The loss by the conflagration in London was over two millions sterling. Some of the estimates are as high as three or four millions.--Nearly all insured.

The Cunard steamer Scotia had been successfully launched.

Lord Chancellor Campbell had died very suddenly, having ruptured a blood vessel.

Sir R. Bethel has been confirmed as Lord Chancellor of England.

The Times continues to maintain that the Americans have no ground for their abuse of England beyond mortification at England's lack of appreciation. It says the Northerners have thrown themselves into a passion and must be left to recover.

Sir Archibald Alison, in a letter to Cassius. M. Clay, contends that the American Constitution is a failure, and recommends a National Church and Monarchy as the remedy.

The Prince and Princess Frederick William had arrived in England on a visit to the Queen.

The Prince of Wales would proceed on the 29th to the camp at Curragh, Ireland, to take the round of military duties.

Mr. Cobden addressed his constituents at Rockdale on the 26th. He eulogized the French Government and the commercial treaty with France, denounced the volunteer movement in England, and ridiculed as a ridiculous bugbear the idea of a French invasion.


The recognition of Italy by France had been formally announced in the Moniteur, and by Baron Ricasoli in the Italian Parliament. The latter said that diplomatic relations between the two countries would soon be re-established.

The Roman question was still pending, and it was hoped that there would be a favorable solution of it.

The appeal in the case of Patterson vs. Bonaparte commenced in the Special Court of France on the 24th ult.

The new treaty of commerce between France and Brazil is confirmed. It will involve a general remodeling of tariff duties.


A royal decree admits cotton at much lower duties in Spain from September till January.

The Spanish proclamation, relative to the American war, says the Queen is determined to observe the strictest neutrality between the Federal States of the Union and Confederate States of the South. With this view it is prohibited to arm, build and fit out privateers, no matter under what flag, in any Spanish port. Ship owners and captains are prohibited accepting letters of marque, and from contributing in any way to the armament and fitting out of privateers.

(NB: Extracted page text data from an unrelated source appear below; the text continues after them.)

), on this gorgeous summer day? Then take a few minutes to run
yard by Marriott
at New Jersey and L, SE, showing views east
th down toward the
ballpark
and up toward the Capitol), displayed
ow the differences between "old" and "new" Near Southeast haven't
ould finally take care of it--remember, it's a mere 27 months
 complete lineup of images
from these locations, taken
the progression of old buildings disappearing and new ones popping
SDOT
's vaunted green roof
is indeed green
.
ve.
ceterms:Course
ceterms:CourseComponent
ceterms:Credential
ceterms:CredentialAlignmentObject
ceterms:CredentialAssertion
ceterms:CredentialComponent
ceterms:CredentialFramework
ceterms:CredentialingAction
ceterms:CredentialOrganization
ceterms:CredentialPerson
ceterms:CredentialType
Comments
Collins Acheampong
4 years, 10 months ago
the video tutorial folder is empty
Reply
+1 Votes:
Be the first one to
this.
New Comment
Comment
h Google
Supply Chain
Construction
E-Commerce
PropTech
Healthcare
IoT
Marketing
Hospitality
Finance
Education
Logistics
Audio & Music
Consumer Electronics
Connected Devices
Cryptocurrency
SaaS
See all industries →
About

Privateers and prizes are prohibited from remaining over twenty-four hours in any Spanish port, save in case of urgent necessity, in which case the harbor authorities are to compel them to proceed to sea as early as possible, and not allow them to ship out what is necessary, and never, under any pretext, arms and ammunition. No articles belonging to prizes may be sold.

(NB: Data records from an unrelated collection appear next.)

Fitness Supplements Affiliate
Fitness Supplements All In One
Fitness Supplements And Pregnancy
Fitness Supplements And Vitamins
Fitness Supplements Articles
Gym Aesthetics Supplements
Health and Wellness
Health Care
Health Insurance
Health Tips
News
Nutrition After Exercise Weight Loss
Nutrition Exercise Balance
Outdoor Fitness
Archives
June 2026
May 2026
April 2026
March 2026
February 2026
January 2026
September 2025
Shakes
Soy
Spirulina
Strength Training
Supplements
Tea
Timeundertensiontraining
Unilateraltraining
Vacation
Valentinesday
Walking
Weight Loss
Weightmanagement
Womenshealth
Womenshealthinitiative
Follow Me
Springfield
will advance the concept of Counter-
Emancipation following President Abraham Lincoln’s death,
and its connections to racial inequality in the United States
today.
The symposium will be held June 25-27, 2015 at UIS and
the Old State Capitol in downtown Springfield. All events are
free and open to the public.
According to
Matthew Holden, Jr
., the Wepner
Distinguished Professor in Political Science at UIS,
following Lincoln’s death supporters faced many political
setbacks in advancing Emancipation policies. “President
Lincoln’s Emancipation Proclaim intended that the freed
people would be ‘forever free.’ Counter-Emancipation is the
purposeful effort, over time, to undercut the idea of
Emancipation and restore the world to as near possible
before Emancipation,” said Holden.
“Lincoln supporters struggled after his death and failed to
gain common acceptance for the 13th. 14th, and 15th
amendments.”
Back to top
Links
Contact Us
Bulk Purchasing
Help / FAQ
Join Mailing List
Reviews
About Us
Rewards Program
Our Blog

The carriage of goods to none of the blockaded ports is guaranteed, except war material and letters, which are prohibited. Offenders are responsible for their own acts, and have no claim for protection. Spaniards are prohibited from taking service on either side, and to abstain from all acts which may be regarded as opposed to the neutrality. Offenders are to be liable to the measures adopted by the belligerents, and punished according to the laws of Spain. The decree is dated June 17th. countersigned by Senor Collant and the Minister of Foreign Affairs.


The Chamber of Deputies, on the 26th, debated the bill relating to the loan of 500,000,000 francs. Ferrari opposed the bill, and attacked the whole system of government. Desanetts replied, and demonstrated that the Government was following Count Cavour's system.

The Pope was ill, but improving at last accounts.

The Official Gazette contradicts the report of the landing of the Bourbonists and disturbers of public order in Sicily, and says that only three Bourbon brigades had landed there.


The funeral services at Pesth in honor of Court Cavour were interdicted by a telegraphic order from Vienna.

The alarming reports relative to the health of the Emperor of Austria are too true.


The Sultan of Turkey was succeeded by his brother, Abdul Aziz Khan.

All was quiet at Constantinople.


A panic prevailed at Calcutta, owing to the opium speculations.

The Chinese rebels had taken Hong Kow.